Retype the entries exactly, but skip the pictures.

── Exercise data

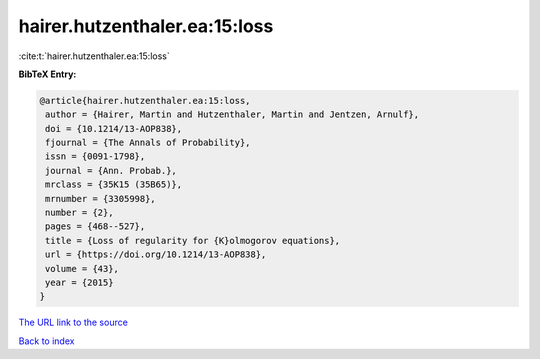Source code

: hairer.hutzenthaler.ea:15:loss
==============================

:cite:t:`hairer.hutzenthaler.ea:15:loss`

**BibTeX Entry:**

.. code-block:: bibtex

   @article{hairer.hutzenthaler.ea:15:loss,
    author = {Hairer, Martin and Hutzenthaler, Martin and Jentzen, Arnulf},
    doi = {10.1214/13-AOP838},
    fjournal = {The Annals of Probability},
    issn = {0091-1798},
    journal = {Ann. Probab.},
    mrclass = {35K15 (35B65)},
    mrnumber = {3305998},
    number = {2},
    pages = {468--527},
    title = {Loss of regularity for {K}olmogorov equations},
    url = {https://doi.org/10.1214/13-AOP838},
    volume = {43},
    year = {2015}
   }
`The URL link to the source <ttps://doi.org/10.1214/13-AOP838}>`_


`Back to index <../By-Cite-Keys.html>`_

────

Finished exercise:
Source code

: hairer.hutzenthaler.ea:15:loss
==============================

:cite:t:`hairer.hutzenthaler.ea:15:loss`

**BibTeX Entry:**

.. code-block:: bibtex

   @article{hairer.hutzenthaler.ea:15:loss,
    author = {Hairer, Martin and Hutzenthaler, Martin and Jentzen, Arnulf},
    doi = {10.1214/13-AOP838},
    fjournal = {The Annals of Probability},
    issn = {0091-1798},
    journal = {Ann. Probab.},
    mrclass = {35K15 (35B65)},
    mrnumber = {3305998},
    number = {2},
    pages = {468--527},
    title = {Loss of regularity for {K}olmogorov equations},
    url = {https://doi.org/10.1214/13-AOP838},
    volume = {43},
    year = {2015}
   }
`The URL link to the source <ttps://doi.org/10.1214/13-AOP838}>`_


`Back to index <../By-Cite-Keys.html>`_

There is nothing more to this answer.